> **Alıştırmanın amacı**
Perakende çalışanlarıyla ilgili metinde "Markalar, personelin tüm" ile "akım haline gelmiştir." arasındaki bölümü, bu iki ifade de dahil olmak üzere, hiç değiştirmeden döndür.

Tüketici ve çalışan beklentileri, markaları perakende personelinin rolünü yeniden düzenlemeye yönlendirmektedir. Tüketici beklentileri her zamankinden daha yüksektir. Bu durum mağaza çalışanı için daha fazla sorumluluk gerektirmektedir. Diğer yandan perakende çalışanları daha yüksek ücret ve daha fazla fırsat talep etmektedir. Bu nedenle markalar çalışanları çekmek ve elde tutmak için markalar mağaza personelinin rolünü ve ücretlerini yeniden tasarlamaları gerekmektedir.
Markalar, personelin tüm temas noktalarında tutarlı bir müşteri deneyimi sunmasına yardımcı olmak için çalışan eğitimine ve teknolojiye yatırım yapmaktadır.
Tüketicilerin temassız perakende deneyimi talepleri artmıştır. Böylelikle ödemesiz mağazalar, hızlı ve otonom teslimatlar ana akım haline gelmiştir.

> **Sağlanan veriler**
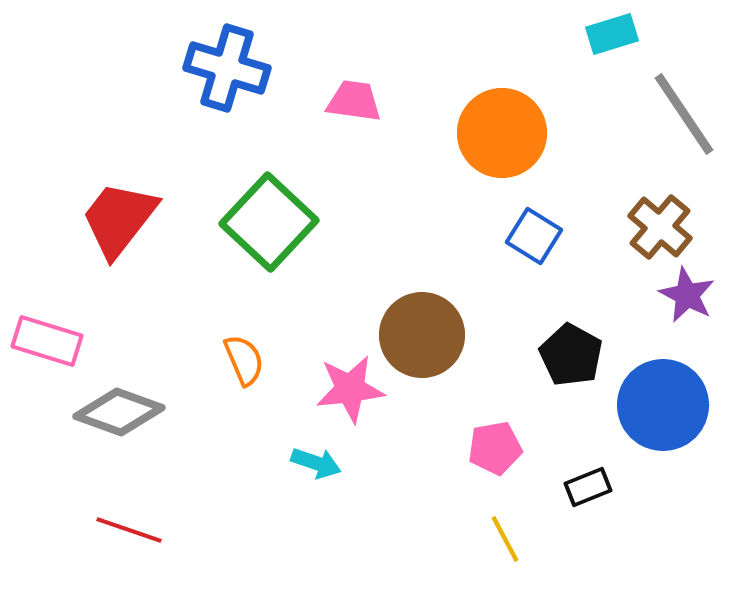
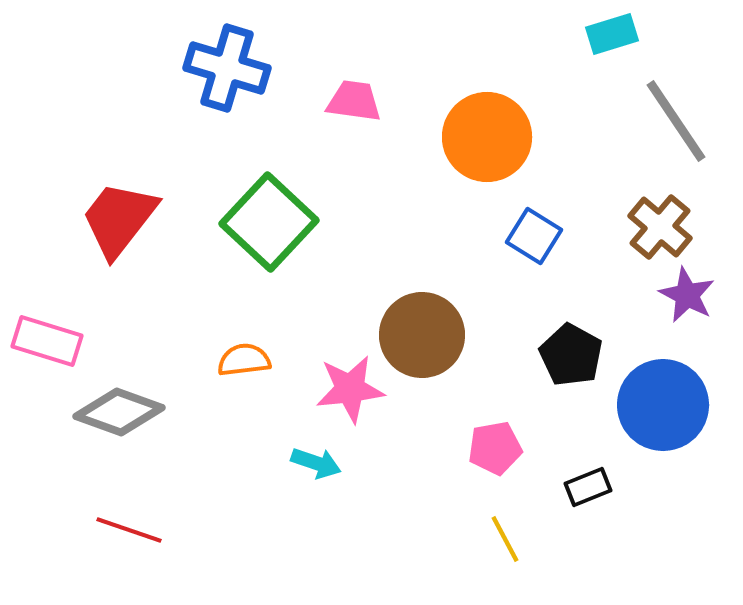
gray line: moved 8 px left, 7 px down
orange circle: moved 15 px left, 4 px down
orange semicircle: rotated 74 degrees counterclockwise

> **Tam yanıt**
Markalar, personelin tüm temas noktalarında tutarlı bir müşteri deneyimi sunmasına yardımcı olmak için çalışan eğitimine ve teknolojiye yatırım yapmaktadır.
Tüketicilerin temassız perakende deneyimi talepleri artmıştır. Böylelikle ödemesiz mağazalar, hızlı ve otonom teslimatlar ana akım haline gelmiştir.